Chewing gum may be a $19 billion industry, but it's not a universally accepted practice. As Jennifer Mathews tells Liane Hansen, chewing gum is a crime in Singapore, and, in 15th-century Meso-America, it was the mark of a prostitute.
Mathews is the author of Chicle: The Chewing Gum of the Americas, From the Ancient Maya to William Wrigley. The book takes its title from chicle, a natural latex produced by the sapodilla tree for protection against insect attacks, animal bites or even the chiclero -- a person who extract chicle from the tree much like one would tap a maple or rubber tree.
Mathews says that the story of chewing gum as we know it started when Antonio Lopez de Santa Anna, the 11-time president of Mexico, met with amateur inventor Thomas Adams during his exile in Staten Island, New York.

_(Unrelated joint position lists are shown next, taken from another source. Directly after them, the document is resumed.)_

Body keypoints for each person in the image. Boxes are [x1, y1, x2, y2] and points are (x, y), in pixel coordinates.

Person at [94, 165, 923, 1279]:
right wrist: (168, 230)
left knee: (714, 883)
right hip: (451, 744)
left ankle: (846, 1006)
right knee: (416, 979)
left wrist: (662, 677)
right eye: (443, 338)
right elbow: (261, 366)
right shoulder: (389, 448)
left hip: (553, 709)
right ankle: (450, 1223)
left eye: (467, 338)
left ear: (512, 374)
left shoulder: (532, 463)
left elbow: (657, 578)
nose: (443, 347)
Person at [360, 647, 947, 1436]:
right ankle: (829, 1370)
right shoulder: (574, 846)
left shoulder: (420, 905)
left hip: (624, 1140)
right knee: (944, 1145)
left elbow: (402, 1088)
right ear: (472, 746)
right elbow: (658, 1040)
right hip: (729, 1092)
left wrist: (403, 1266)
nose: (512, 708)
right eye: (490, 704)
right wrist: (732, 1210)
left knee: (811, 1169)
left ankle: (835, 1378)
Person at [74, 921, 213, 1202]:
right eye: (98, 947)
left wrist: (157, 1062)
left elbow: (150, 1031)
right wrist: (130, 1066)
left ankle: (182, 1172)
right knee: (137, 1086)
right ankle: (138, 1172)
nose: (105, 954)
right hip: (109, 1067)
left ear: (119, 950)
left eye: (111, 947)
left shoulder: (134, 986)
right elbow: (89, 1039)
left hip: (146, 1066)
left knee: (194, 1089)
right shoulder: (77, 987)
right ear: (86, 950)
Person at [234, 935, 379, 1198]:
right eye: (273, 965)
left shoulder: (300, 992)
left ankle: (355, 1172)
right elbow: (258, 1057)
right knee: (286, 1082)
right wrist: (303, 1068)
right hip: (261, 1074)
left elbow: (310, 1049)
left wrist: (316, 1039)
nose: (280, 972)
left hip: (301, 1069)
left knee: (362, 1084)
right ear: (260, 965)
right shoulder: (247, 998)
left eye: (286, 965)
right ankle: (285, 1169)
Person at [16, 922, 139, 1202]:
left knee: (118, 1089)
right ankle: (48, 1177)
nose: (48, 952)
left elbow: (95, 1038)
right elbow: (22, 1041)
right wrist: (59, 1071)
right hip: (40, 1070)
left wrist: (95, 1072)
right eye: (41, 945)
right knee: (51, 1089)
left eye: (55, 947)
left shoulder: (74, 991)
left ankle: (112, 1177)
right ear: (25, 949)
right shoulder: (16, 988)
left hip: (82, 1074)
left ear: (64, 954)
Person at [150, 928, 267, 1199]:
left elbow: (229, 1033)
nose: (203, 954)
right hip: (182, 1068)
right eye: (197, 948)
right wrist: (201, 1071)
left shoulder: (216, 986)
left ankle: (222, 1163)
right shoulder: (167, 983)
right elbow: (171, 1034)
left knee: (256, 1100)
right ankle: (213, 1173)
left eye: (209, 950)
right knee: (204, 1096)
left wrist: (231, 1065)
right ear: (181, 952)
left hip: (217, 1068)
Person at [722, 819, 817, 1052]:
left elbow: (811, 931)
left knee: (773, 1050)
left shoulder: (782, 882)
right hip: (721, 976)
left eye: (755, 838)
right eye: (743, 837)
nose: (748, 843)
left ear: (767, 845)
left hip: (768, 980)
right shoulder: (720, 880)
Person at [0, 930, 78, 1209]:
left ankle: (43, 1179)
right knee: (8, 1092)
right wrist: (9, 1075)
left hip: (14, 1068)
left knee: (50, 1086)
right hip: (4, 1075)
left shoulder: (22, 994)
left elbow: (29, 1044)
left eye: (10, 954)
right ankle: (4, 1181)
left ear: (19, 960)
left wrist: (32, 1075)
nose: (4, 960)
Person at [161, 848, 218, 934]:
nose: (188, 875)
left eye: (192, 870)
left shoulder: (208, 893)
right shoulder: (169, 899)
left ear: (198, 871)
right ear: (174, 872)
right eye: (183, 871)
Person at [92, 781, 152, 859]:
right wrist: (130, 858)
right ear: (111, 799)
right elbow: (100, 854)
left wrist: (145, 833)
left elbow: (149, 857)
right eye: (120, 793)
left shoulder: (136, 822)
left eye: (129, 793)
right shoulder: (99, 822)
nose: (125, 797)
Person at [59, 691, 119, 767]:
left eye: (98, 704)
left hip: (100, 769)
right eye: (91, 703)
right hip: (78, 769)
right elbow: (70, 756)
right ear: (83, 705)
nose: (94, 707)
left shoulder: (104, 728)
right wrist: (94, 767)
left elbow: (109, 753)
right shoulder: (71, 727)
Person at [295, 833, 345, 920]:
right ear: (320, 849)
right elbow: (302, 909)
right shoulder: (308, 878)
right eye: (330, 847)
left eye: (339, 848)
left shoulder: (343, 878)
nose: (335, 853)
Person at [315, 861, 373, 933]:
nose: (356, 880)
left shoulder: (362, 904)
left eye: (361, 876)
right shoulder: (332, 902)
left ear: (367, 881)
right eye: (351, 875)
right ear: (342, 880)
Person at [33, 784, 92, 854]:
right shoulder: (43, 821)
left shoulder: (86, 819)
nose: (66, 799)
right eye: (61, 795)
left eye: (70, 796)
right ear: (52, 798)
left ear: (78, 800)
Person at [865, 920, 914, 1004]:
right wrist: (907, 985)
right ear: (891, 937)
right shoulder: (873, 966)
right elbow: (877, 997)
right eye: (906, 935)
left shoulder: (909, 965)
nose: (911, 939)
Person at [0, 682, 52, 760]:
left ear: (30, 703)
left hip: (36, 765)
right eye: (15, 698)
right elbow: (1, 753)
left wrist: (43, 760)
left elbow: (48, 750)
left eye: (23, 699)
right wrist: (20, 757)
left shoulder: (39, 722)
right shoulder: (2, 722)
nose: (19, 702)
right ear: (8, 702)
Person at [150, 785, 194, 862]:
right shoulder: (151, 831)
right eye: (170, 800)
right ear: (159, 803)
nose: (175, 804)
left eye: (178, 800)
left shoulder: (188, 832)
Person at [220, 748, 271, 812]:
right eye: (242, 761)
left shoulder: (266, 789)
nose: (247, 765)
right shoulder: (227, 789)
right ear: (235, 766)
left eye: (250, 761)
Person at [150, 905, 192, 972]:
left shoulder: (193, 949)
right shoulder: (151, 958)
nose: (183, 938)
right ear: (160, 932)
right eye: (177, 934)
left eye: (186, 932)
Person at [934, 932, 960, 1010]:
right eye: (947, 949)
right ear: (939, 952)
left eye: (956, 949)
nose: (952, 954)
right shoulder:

"[Santa Ana] wanted to return to power, so he was looking for someone who could re-invent a new rubber substitute so he could fund his return to the presidency," says Mathews. "He had brought a store of chicle from Vera Cruz and basically, they worked for months trying to vulcanize it the way Charles Goodyear had with rubber and it simply didn't work."
Santa Ana returned to Mexico penniless, leaving Adams with more chicle than he knew what to do with. One day, the intentor wandered into a candy store and saw a young girl ordering paraffin wax gum. He realized that "kids loved the paraffin wax gum and that chicle was the perfect ingredient to make something along those lines," says Mathews.
Adams called his candy "Chicklets." Within a few years, candy maven William Wrigley got into the act, adding sugar and flavor to create Spearmint and Juicy Fruit.
Wrigley also began a massive advertising campaign to introduce gum to the American public: "At one point, he sent a pack of chewing gum to every resident listed in the United States phone book," says Mathews.
During World War II, Wrigley convinced the U.S. Army to include chewing gum in the rations of soldiers. Soldiers, in turn, spread the habit around the world, putting such a high demand on chicle that a synthetic substitute had to be found, making chicle-based gum a rarity.
"In the 1940s [Wrigley] basically stopped importing the chicle latex from places like Guatemala and Mexico," says Mathews.
Despite its popularity, chewing gum was not without its critics. Leon Trotsky argued that gum was a way for capitalism to keep the working man from thinking too much, and in the movies, the villains chewed gum, while the heroes smoked cigarettes.
"It was really viewed negatively around the world," says Mathews. "In fact, in many places today, it's still seen as Americans, people in the U.S., chewing their cud like cows."